PROMPT >> Please set out each line below exactly as it stands, without the images.

RECORDED INFORMATION >>
=======

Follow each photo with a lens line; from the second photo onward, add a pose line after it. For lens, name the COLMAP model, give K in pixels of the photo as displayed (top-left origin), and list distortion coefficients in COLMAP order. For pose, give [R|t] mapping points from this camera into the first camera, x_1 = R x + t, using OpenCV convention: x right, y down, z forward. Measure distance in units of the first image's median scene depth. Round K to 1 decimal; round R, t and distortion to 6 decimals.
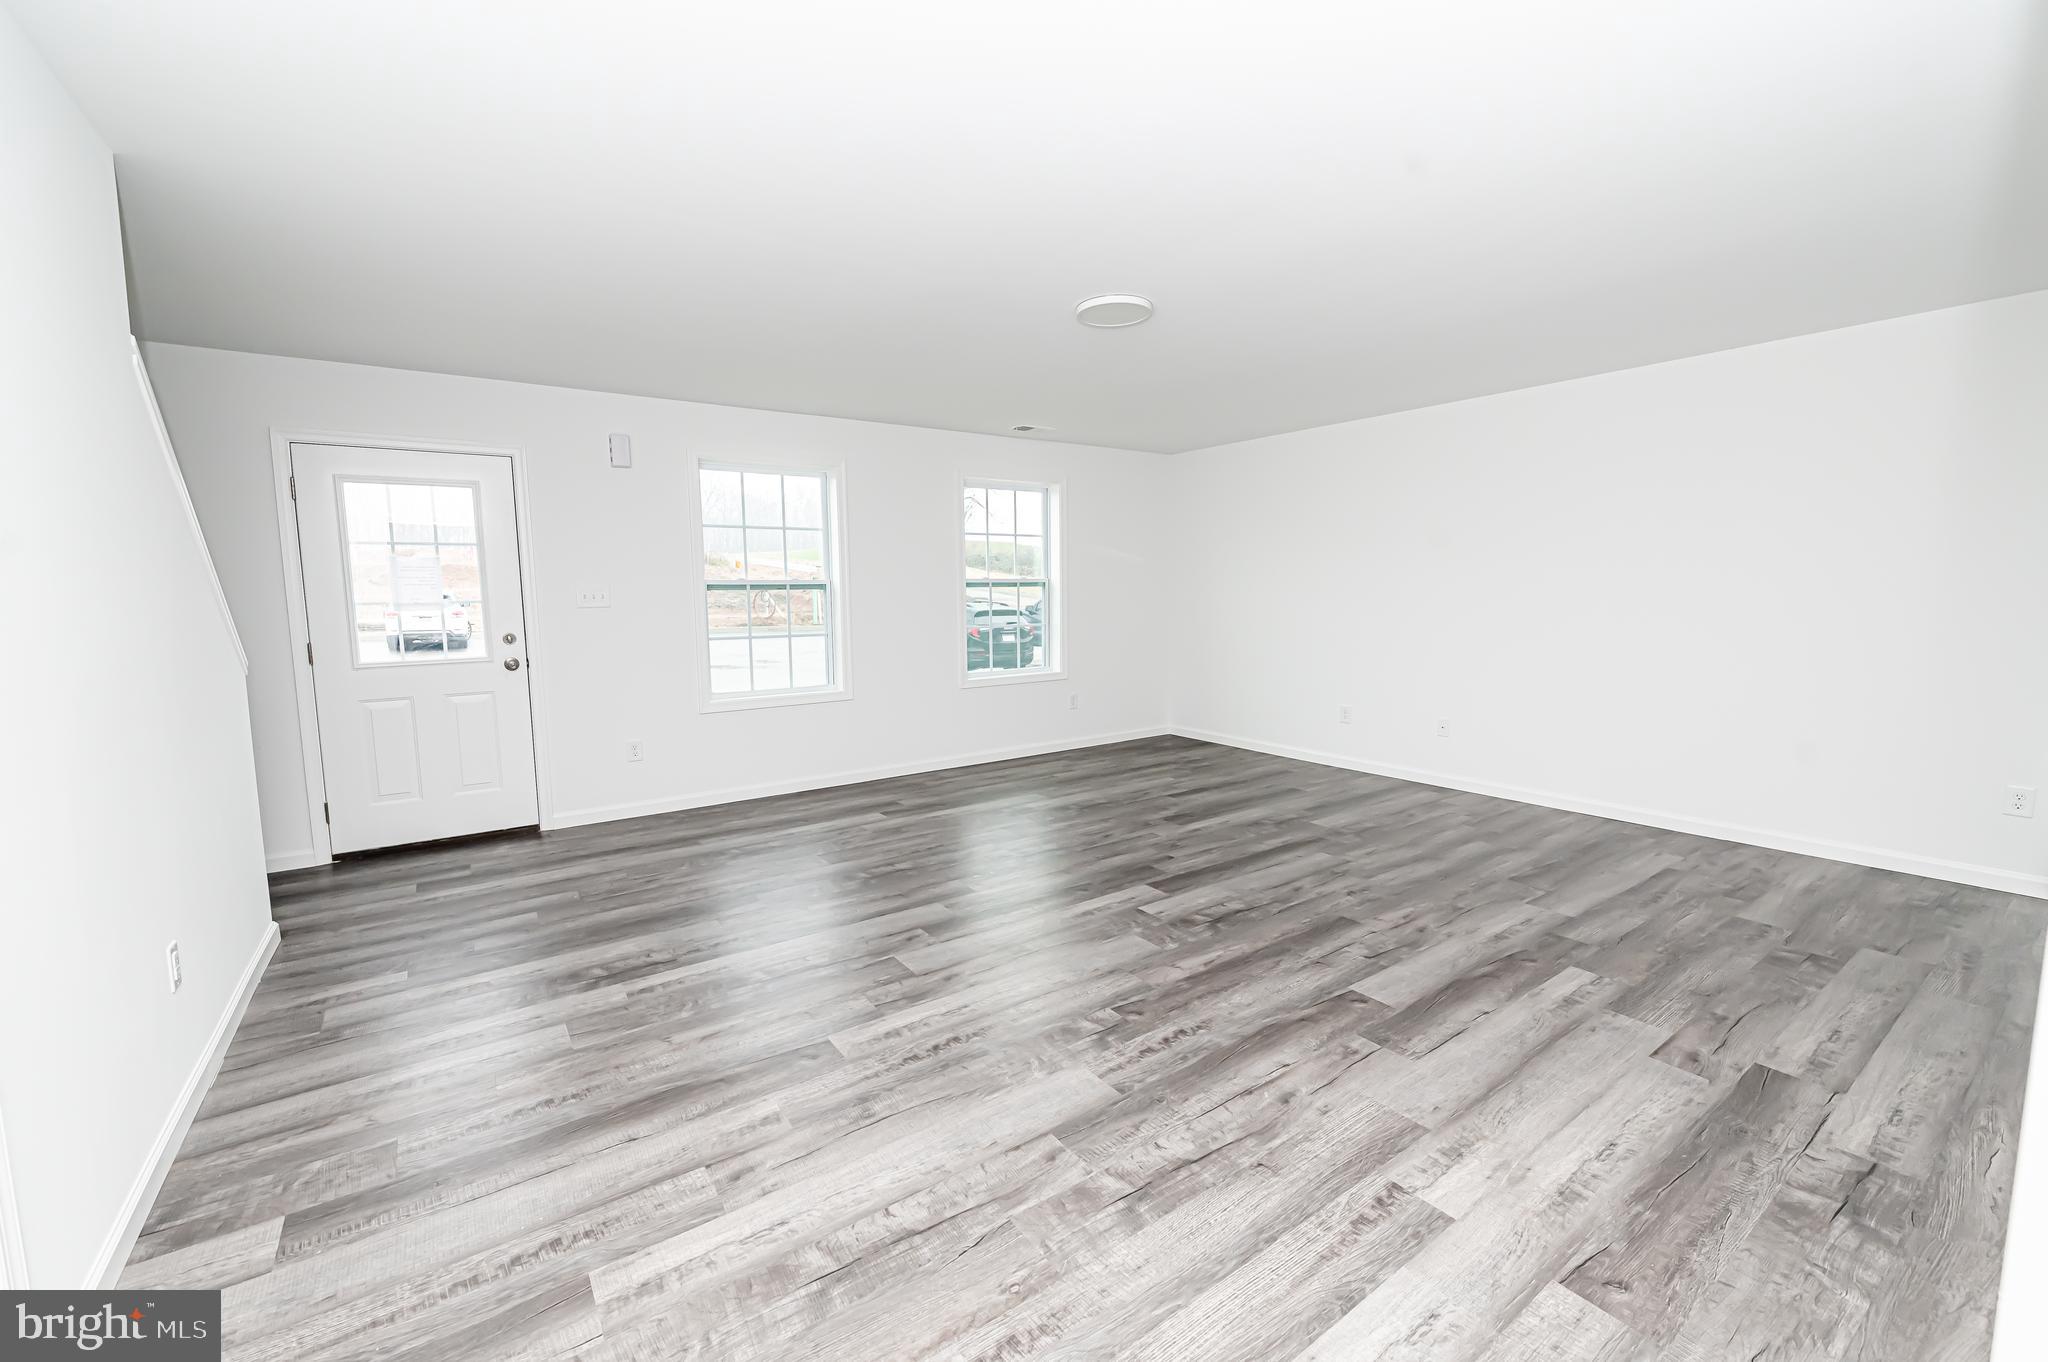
lens RADIAL K [[823.2, 0, 1034.5], [0, 823.2, 676.2], [0, 0, 1]] dist [-0.007310, -0.000522]
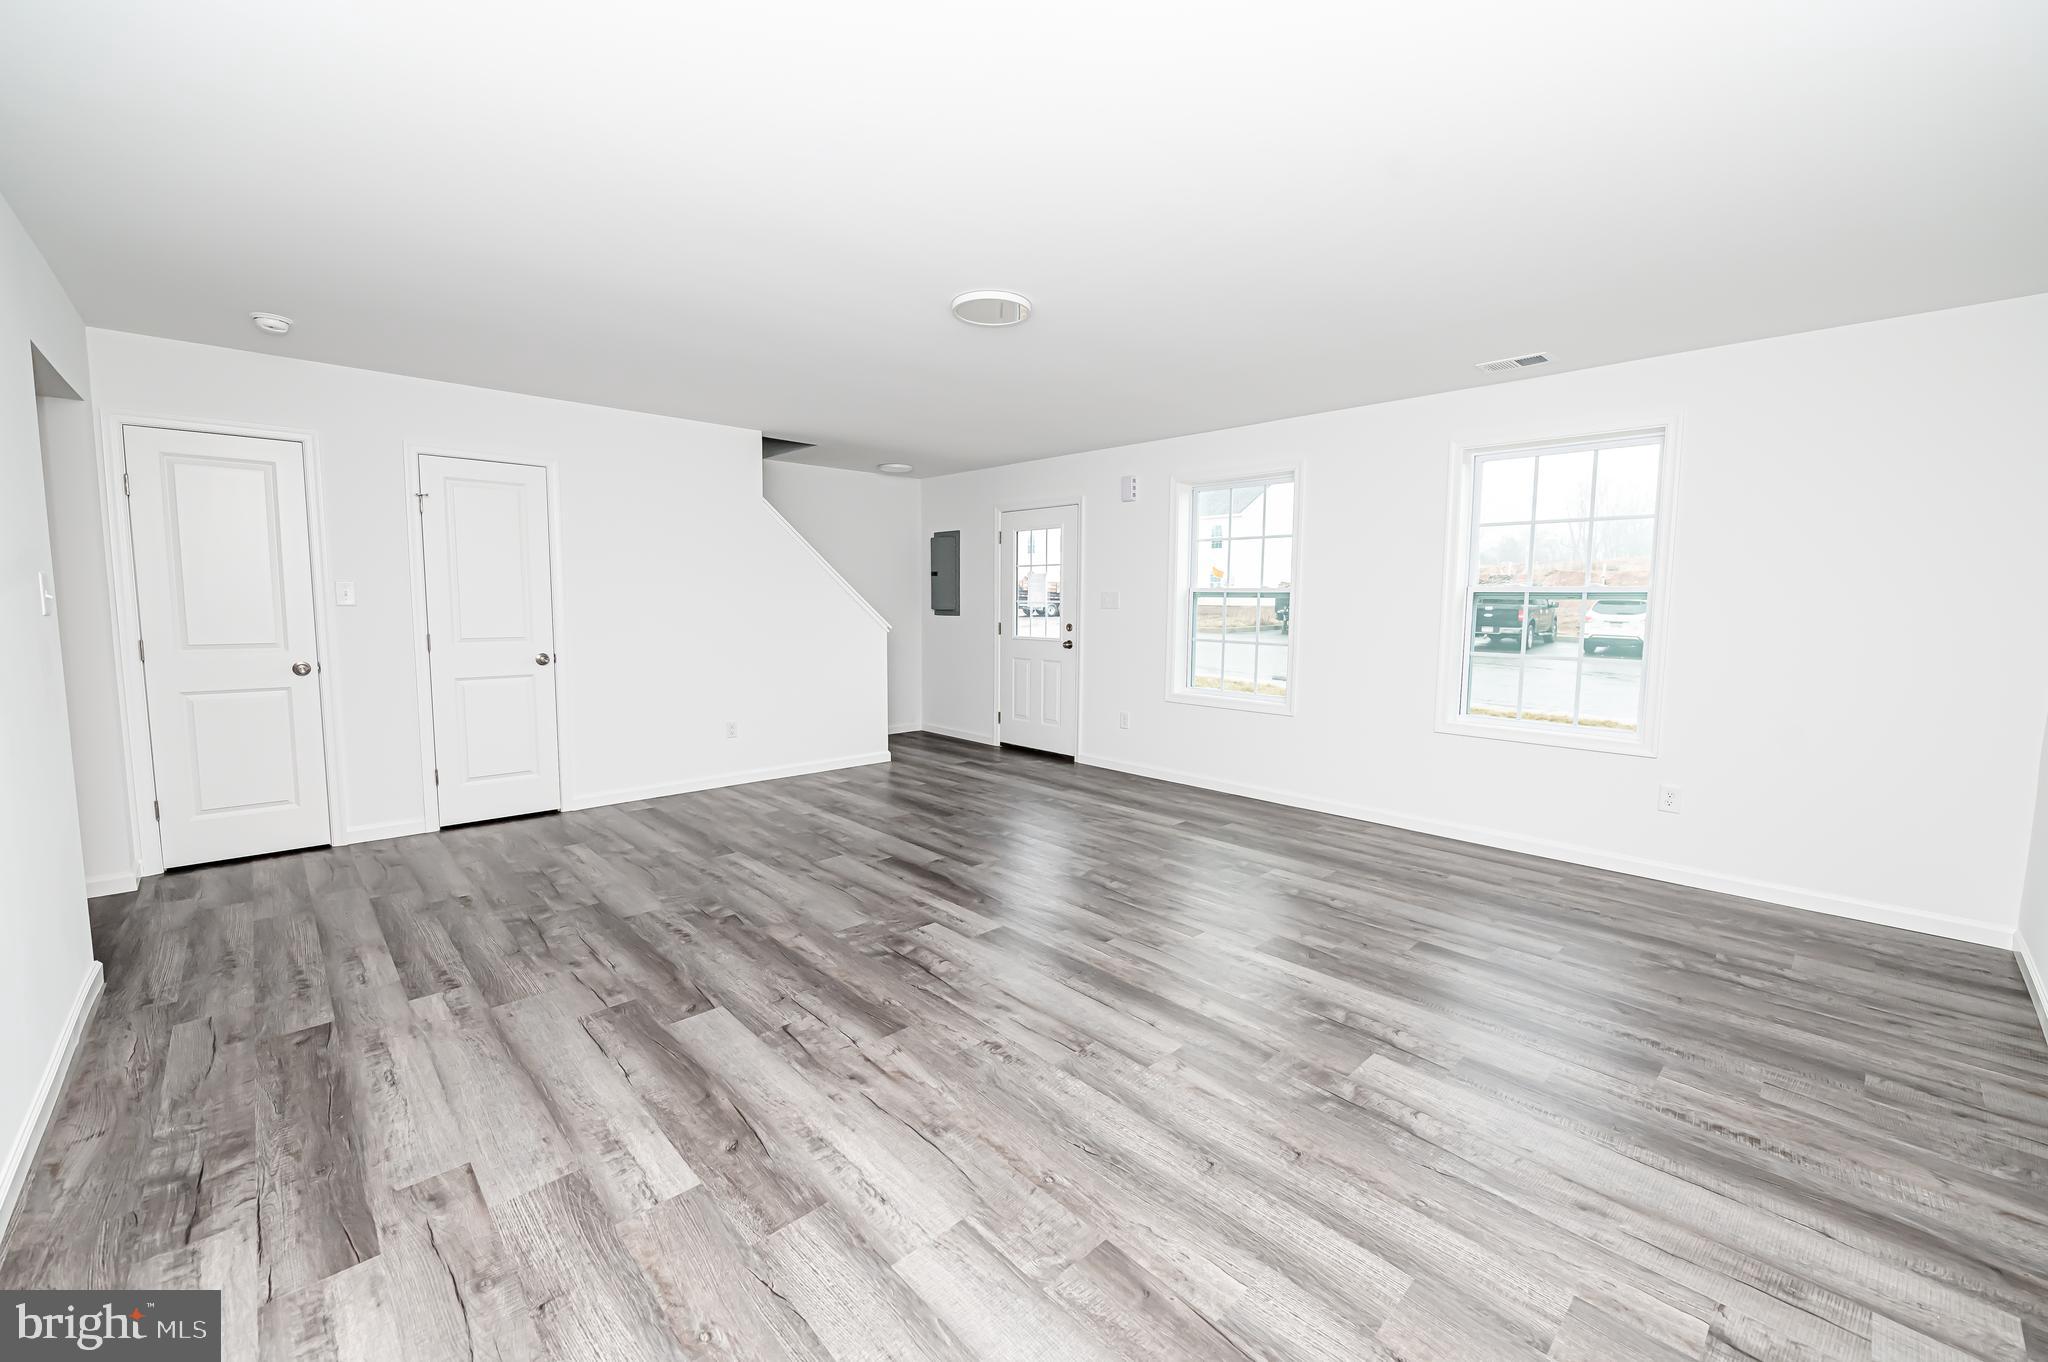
lens RADIAL K [[823.2, 0, 1034.5], [0, 823.2, 676.2], [0, 0, 1]] dist [-0.007310, -0.000522]
pose [[0.146569, 0.108076, -0.983279, 1.412871], [-0.114741, 0.989162, 0.091619, -0.149211], [0.982523, 0.099394, 0.157381, 1.221341]]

=======

ANSWER FOR THE TASK >>
Follow each photo with a lens line; from the second photo onward, add a pose line after it. For lens, name the COLMAP model, give K in pixels of the photo as displayed (top-left origin), and list distortion coefficients in COLMAP order. For pose, give [R|t] mapping points from this camera into the first camera, x_1 = R x + t, using OpenCV convention: x right, y down, z forward. Measure distance in units of the first image's median scene depth. Round K to 1 decimal; round R, t and distortion to 6 decimals.
lens RADIAL K [[823.2, 0, 1034.5], [0, 823.2, 676.2], [0, 0, 1]] dist [-0.007310, -0.000522]
lens RADIAL K [[823.2, 0, 1034.5], [0, 823.2, 676.2], [0, 0, 1]] dist [-0.007310, -0.000522]
pose [[0.146569, 0.108076, -0.983279, 1.412871], [-0.114741, 0.989162, 0.091619, -0.149211], [0.982523, 0.099394, 0.157381, 1.221341]]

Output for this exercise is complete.